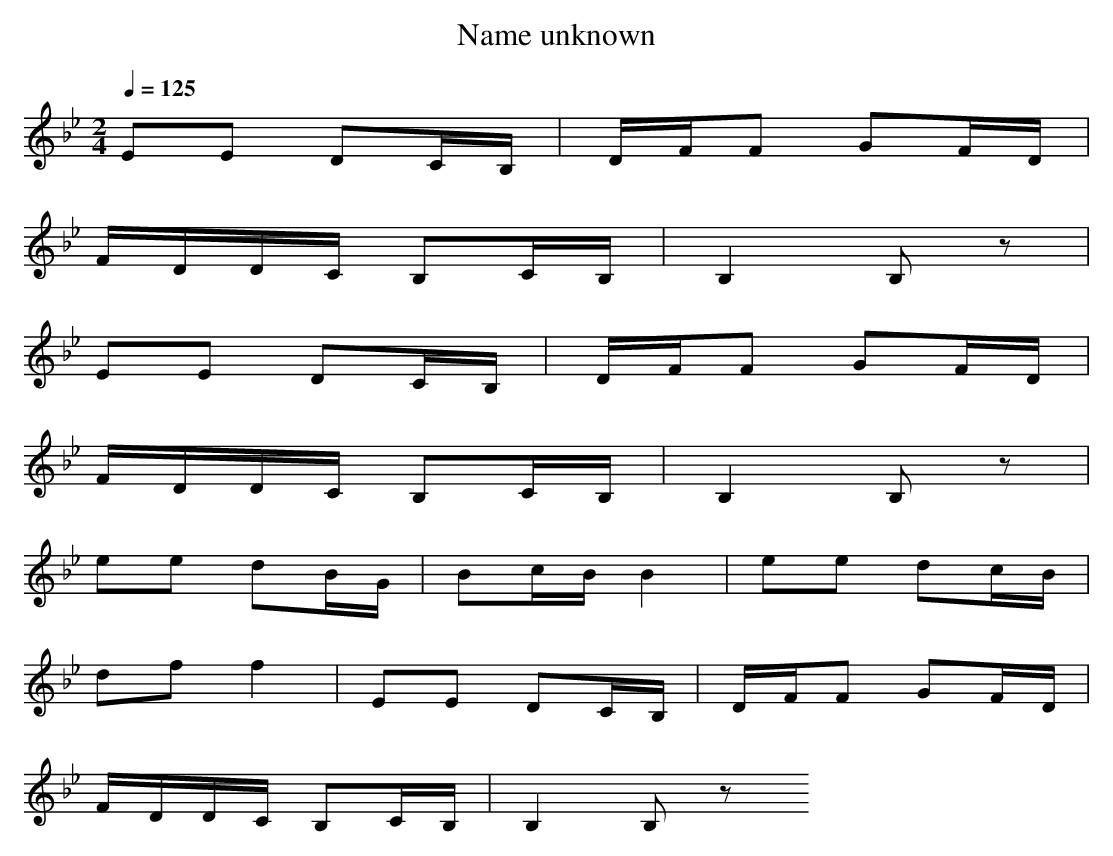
X:1
T: Name unknown
M: 2/4
L: 1/8
Q: 1/4=125
K: Bb % 2 flats
V: 1
EE DC/2B,/2|D/2F/2F GF/2D/2|
F/2D/2D/2C/2 B,C/2B,/2|B,2 B,z|
EE DC/2B,/2|D/2F/2F GF/2D/2|
F/2D/2D/2C/2 B,C/2B,/2|B,2 B,z|
ee dB/2G/2|Bc/2B/2 B2|ee dc/2B/2|
df f2|EE DC/2B,/2|D/2F/2F GF/2D/2|
F/2D/2D/2C/2 B,C/2B,/2|B,2 B,z
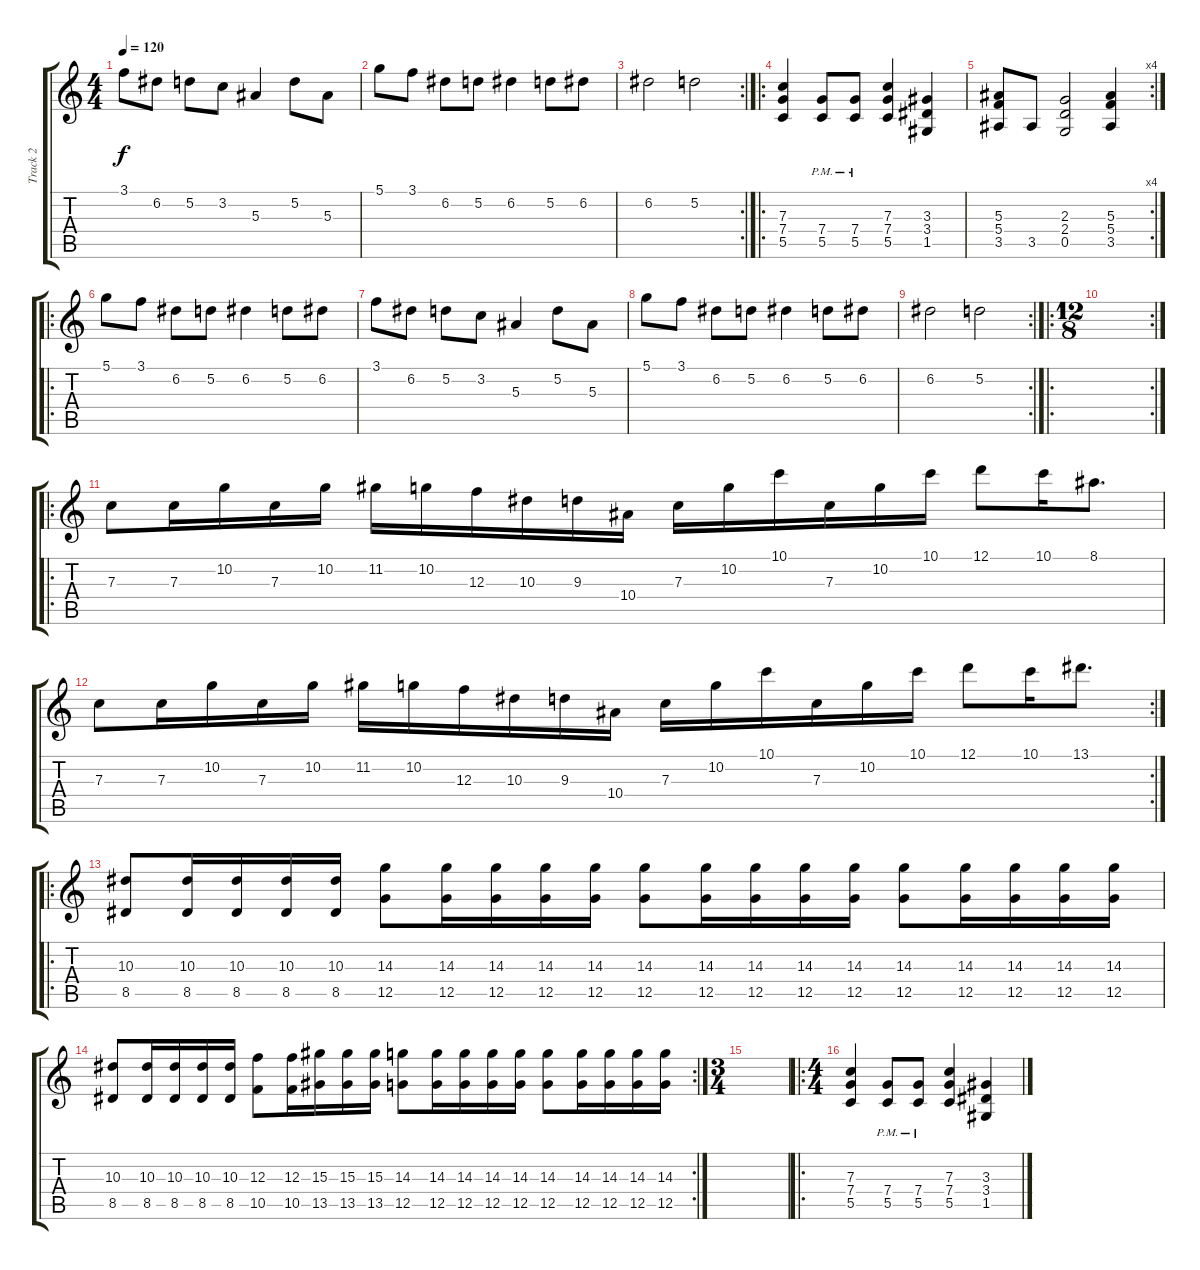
\track ("Track 2" "Track 2") {instrument distortionguitar}
\staff {score tabs}
\tuning (D4 A3 F3 C3 G2 D2) {hide}
\ts (4 4)
\tempo 120
\clef g2
\ks c
3.1.8{dy f} 6.2.8 5.2.8 3.2.8 5.3.4 5.2.8 5.3.8 |
5.1.8 3.1.8 6.2.8 5.2.8 6.2.4 5.2.8 6.2.8 |
\rc 2
6.2.2 5.2.2 |
\ro
(7.3 7.4 5.5).4 (7.4{pm} 5.5{pm}).8 (7.4{pm} 5.5{pm}).8 (7.3 7.4 5.5).4 (3.3 3.4 1.5).4 |
\rc 4
(5.3 5.4 3.5).8 3.5.8 (2.3 2.4 0.5).2 (5.3 5.4 3.5).4 |
\ro
5.1.8 3.1.8 6.2.8 5.2.8 6.2.4 5.2.8 6.2.8 |
3.1.8 6.2.8 5.2.8 3.2.8 5.3.4 5.2.8 5.3.8 |
5.1.8 3.1.8 6.2.8 5.2.8 6.2.4 5.2.8 6.2.8 |
\rc 2
6.2.2 5.2.2 |
\ro
\rc 2
\ts (12 8)
|
\ro
7.3.8 7.3.16 10.2.16 7.3.16 10.2.16 11.2.16 10.2.16 12.3.16 10.3.16 9.3.16 10.4.16 7.3.16 10.2.16 10.1.16 7.3.16 10.2.16 10.1.16 12.1.8 10.1.16 8.1.8{d} |
\rc 2
7.3.8 7.3.16 10.2.16 7.3.16 10.2.16 11.2.16 10.2.16 12.3.16 10.3.16 9.3.16 10.4.16 7.3.16 10.2.16 10.1.16 7.3.16 10.2.16 10.1.16 12.1.8 10.1.16 13.1.8{d} |
\ro
(10.3 8.5).8 (10.3 8.5).16 (10.3 8.5).16 (10.3 8.5).16 (10.3 8.5).16 (14.3 12.5).8 (14.3 12.5).16 (14.3 12.5).16 (14.3 12.5).16 (14.3 12.5).16 (14.3 12.5).8 (14.3 12.5).16 (14.3 12.5).16 (14.3 12.5).16 (14.3 12.5).16 (14.3 12.5).8 (14.3 12.5).16 (14.3 12.5).16 (14.3 12.5).16 (14.3 12.5).16 |
\rc 2
(10.3 8.5).8 (10.3 8.5).16 (10.3 8.5).16 (10.3 8.5).16 (10.3 8.5).16 (12.3 10.5).8 (12.3 10.5).16 (15.3 13.5).16 (15.3 13.5).16 (15.3 13.5).16 (14.3 12.5).8 (14.3 12.5).16 (14.3 12.5).16 (14.3 12.5).16 (14.3 12.5).16 (14.3 12.5).8 (14.3 12.5).16 (14.3 12.5).16 (14.3 12.5).16 (14.3 12.5).16 |
\ts (3 4)
|
\ro
\ts (4 4)
(7.3 7.4 5.5).4 (7.4{pm} 5.5{pm}).8 (7.4{pm} 5.5{pm}).8 (7.3 7.4 5.5).4 (3.3 3.4 1.5).4
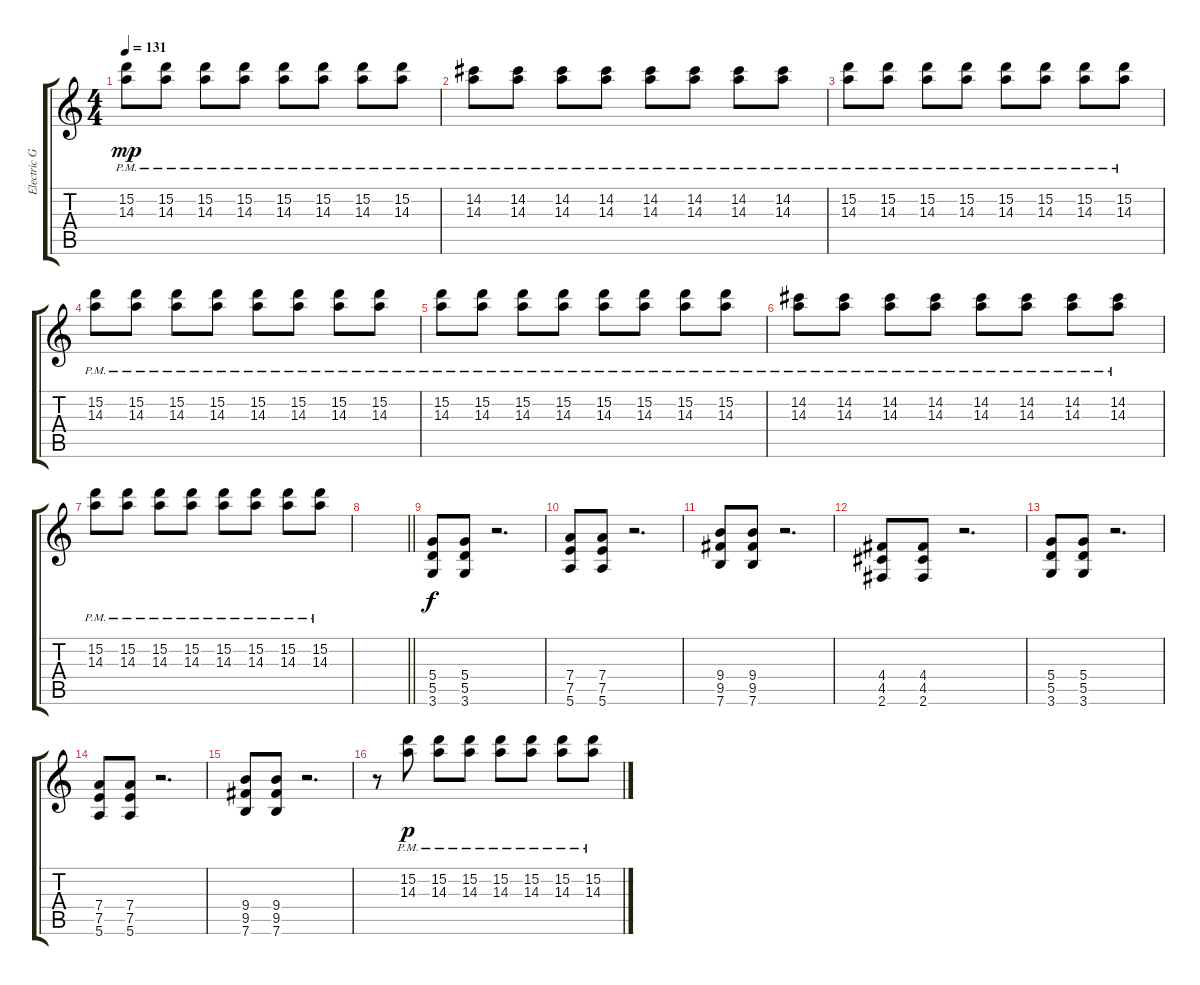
\track ("Electric Guitar (Drive)" "Electric G") {instrument overdrivenguitar}
\staff {score tabs}
\tuning (E4 B3 G3 D3 A2 E2) {hide}
\ts (4 4)
\tempo 131
\clef g2
\ks c
(15.2{pm} 14.3{pm}).8{dy mp} (15.2{pm} 14.3{pm}).8 (15.2{pm} 14.3{pm}).8 (15.2{pm} 14.3{pm}).8 (15.2{pm} 14.3{pm}).8 (15.2{pm} 14.3{pm}).8 (15.2{pm} 14.3{pm}).8 (15.2{pm} 14.3{pm}).8 |
(14.2{pm} 14.3{pm}).8 (14.2{pm} 14.3{pm}).8 (14.2{pm} 14.3{pm}).8 (14.2{pm} 14.3{pm}).8 (14.2{pm} 14.3{pm}).8 (14.2{pm} 14.3{pm}).8 (14.2{pm} 14.3{pm}).8 (14.2{pm} 14.3{pm}).8 |
(15.2{pm} 14.3{pm}).8 (15.2{pm} 14.3{pm}).8 (15.2{pm} 14.3{pm}).8 (15.2{pm} 14.3{pm}).8 (15.2{pm} 14.3{pm}).8 (15.2{pm} 14.3{pm}).8 (15.2{pm} 14.3{pm}).8 (15.2{pm} 14.3{pm}).8 |
(15.2{pm} 14.3{pm}).8 (15.2{pm} 14.3{pm}).8 (15.2{pm} 14.3{pm}).8 (15.2{pm} 14.3{pm}).8 (15.2{pm} 14.3{pm}).8 (15.2{pm} 14.3{pm}).8 (15.2{pm} 14.3{pm}).8 (15.2{pm} 14.3{pm}).8 |
(15.2{pm} 14.3{pm}).8 (15.2{pm} 14.3{pm}).8 (15.2{pm} 14.3{pm}).8 (15.2{pm} 14.3{pm}).8 (15.2{pm} 14.3{pm}).8 (15.2{pm} 14.3{pm}).8 (15.2{pm} 14.3{pm}).8 (15.2{pm} 14.3{pm}).8 |
(14.2{pm} 14.3{pm}).8 (14.2{pm} 14.3{pm}).8 (14.2{pm} 14.3{pm}).8 (14.2{pm} 14.3{pm}).8 (14.2{pm} 14.3{pm}).8 (14.2{pm} 14.3{pm}).8 (14.2{pm} 14.3{pm}).8 (14.2{pm} 14.3{pm}).8 |
(15.2{pm} 14.3{pm}).8 (15.2{pm} 14.3{pm}).8 (15.2{pm} 14.3{pm}).8 (15.2{pm} 14.3{pm}).8 (15.2{pm} 14.3{pm}).8 (15.2{pm} 14.3{pm}).8 (15.2{pm} 14.3{pm}).8 (15.2{pm} 14.3{pm}).8 |
\barLineRight lightlight
|
(5.4 5.5 3.6).8{dy f} (5.4 5.5 3.6).8 r.2{d} |
(7.4 7.5 5.6).8 (7.4 7.5 5.6).8 r.2{d} |
(9.4 9.5 7.6).8 (9.4 9.5 7.6).8 r.2{d} |
(4.4 4.5 2.6).8 (4.4 4.5 2.6).8 r.2{d} |
(5.4 5.5 3.6).8 (5.4 5.5 3.6).8 r.2{d} |
(7.4 7.5 5.6).8 (7.4 7.5 5.6).8 r.2{d} |
(9.4 9.5 7.6).8 (9.4 9.5 7.6).8 r.2{d} |
r.8 (15.2{pm} 14.3{pm}).8{dy p} (15.2{pm} 14.3{pm}).8 (15.2{pm} 14.3{pm}).8 (15.2{pm} 14.3{pm}).8 (15.2{pm} 14.3{pm}).8 (15.2{pm} 14.3{pm}).8 (15.2{pm} 14.3{pm}).8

■ ■ ■

УСЛОВИЕ ЗАДАНИЯ → Выберите все строки записей, в которых встречается слово «track». Регистр букв учитывается.

РЕШЕНИЕ ЗАДАНИЯ →
\track ("Track 2" "Track 2") {instrument distortionguitar}
\track ("Electric Guitar (Drive)" "Electric G") {instrument overdrivenguitar}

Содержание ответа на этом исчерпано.